● **Document extract**:

BEGIN

Meme-Splicing in the Land of the Rising Sun

Meme-Splicing in the Land of the Rising Sun

Blog by Wayne Visser

Kaizen, Sushi and Toyota

My career in sustainable business really got started in September 1990, when I attended AIESEC’s World Theme Conference on Sustainable Development in Tokyo, Japan. This was an opportunity of a lifetime. As a management student, I was all too aware of the rise of the Asian tiger economies, especially Japan. The West was spellbound by the revolution of total quality management (TQM), which the American statistician Edward Deming had introduced to Japan in the 1970s. The Japanese had perfected TQM through their kaizen philosophy of continuous improvement or ‘change for the better’.

The aim of the conference was to create a contribution to the 1992 Rio Earth Summit in 1992, which we called ‘A Youth Action Guide on Sustainable Development’. We also had study tours, most notably to the Toyota headquarters in Nagoya, where we met with the senior management team. I remember being served a sushi style lunch in square plastic trays, each morsel neatly and aesthetically arranged. Apart from glimpsing the highly automated production line, we had a chance to explore the company’s R&D display area. I was amazed by numerous eco-efficient and alternative fuel technologies already in the mature stages of development.

END

● **Assigned task 1**: Reproduce verbatim the passage of the blog post on the Tokyo sustainability conference, starting at "My career in" and ending at "for the better’.".
● **Assigned task 2**: According to the blog post on the Tokyo sustainability conference, whose headquarters did the study tour visit, and in which city?

● **Available data**:
BEGIN

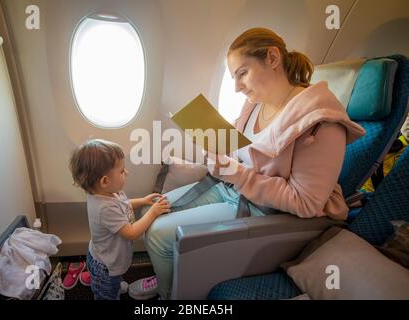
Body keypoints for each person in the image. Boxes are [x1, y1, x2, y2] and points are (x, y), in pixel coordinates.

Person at [142, 27, 366, 299]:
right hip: (233, 190)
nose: (236, 87)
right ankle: (168, 271)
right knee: (154, 211)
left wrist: (237, 174)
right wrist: (217, 153)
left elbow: (306, 202)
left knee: (157, 235)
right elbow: (242, 155)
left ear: (272, 58)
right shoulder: (254, 106)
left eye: (242, 73)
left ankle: (170, 295)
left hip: (266, 212)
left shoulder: (321, 124)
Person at [69, 139, 170, 300]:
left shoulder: (111, 193)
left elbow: (125, 205)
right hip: (106, 267)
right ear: (104, 181)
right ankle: (107, 288)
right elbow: (131, 233)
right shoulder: (104, 208)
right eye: (122, 171)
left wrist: (143, 201)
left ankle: (110, 283)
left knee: (114, 281)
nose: (127, 173)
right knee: (106, 294)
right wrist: (153, 212)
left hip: (104, 255)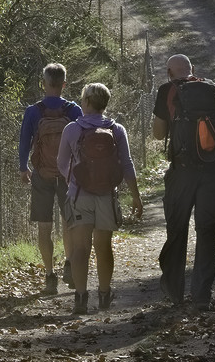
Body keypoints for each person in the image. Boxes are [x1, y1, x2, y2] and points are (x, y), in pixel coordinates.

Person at [151, 52, 215, 306]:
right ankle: (201, 296)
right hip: (213, 173)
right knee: (208, 231)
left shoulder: (167, 89)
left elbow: (158, 134)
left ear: (169, 72)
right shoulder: (214, 89)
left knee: (177, 230)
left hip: (182, 172)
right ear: (193, 70)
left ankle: (174, 292)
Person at [56, 82, 144, 315]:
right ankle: (104, 295)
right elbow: (127, 164)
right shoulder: (117, 130)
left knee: (79, 249)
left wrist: (73, 181)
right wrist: (136, 196)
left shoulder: (72, 130)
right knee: (103, 247)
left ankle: (81, 299)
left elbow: (61, 163)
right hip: (106, 196)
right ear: (105, 104)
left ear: (85, 102)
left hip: (79, 196)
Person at [17, 62, 82, 296]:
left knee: (45, 227)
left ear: (44, 84)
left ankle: (49, 277)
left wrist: (24, 168)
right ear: (64, 84)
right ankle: (69, 265)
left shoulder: (33, 111)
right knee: (69, 223)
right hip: (68, 176)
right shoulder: (74, 111)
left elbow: (25, 142)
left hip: (42, 175)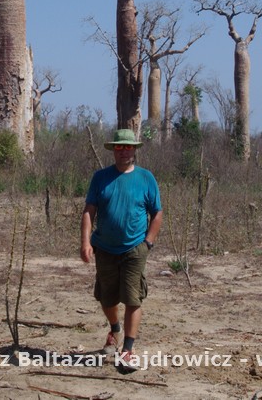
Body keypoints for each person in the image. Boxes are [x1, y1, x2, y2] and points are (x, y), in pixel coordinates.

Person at [80, 128, 163, 371]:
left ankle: (128, 348)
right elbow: (89, 211)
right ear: (113, 150)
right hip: (105, 248)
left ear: (134, 150)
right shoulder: (100, 177)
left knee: (132, 298)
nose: (123, 151)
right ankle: (114, 328)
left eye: (128, 147)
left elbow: (157, 213)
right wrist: (85, 242)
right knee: (107, 298)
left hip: (135, 249)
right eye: (119, 147)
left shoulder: (146, 178)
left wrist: (148, 242)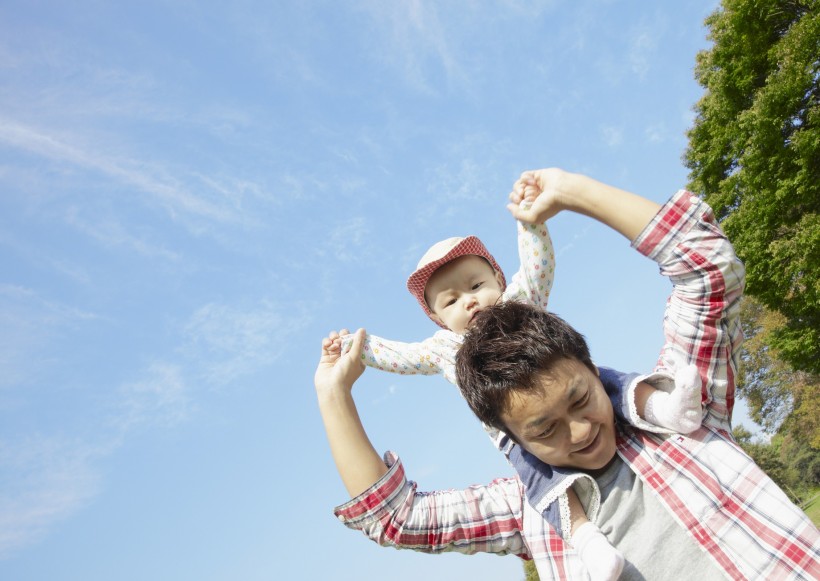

END

● **Written reply 1**:
My career in sustainable business really got started in September 1990, when I attended AIESEC’s World Theme Conference on Sustainable Development in Tokyo, Japan. This was an opportunity of a lifetime. As a management student, I was all too aware of the rise of the Asian tiger economies, especially Japan. The West was spellbound by the revolution of total quality management (TQM), which the American statistician Edward Deming had introduced to Japan in the 1970s. The Japanese had perfected TQM through their kaizen philosophy of continuous improvement or ‘change for the better’.

● **Written reply 2**: Toyota's headquarters in Nagoya.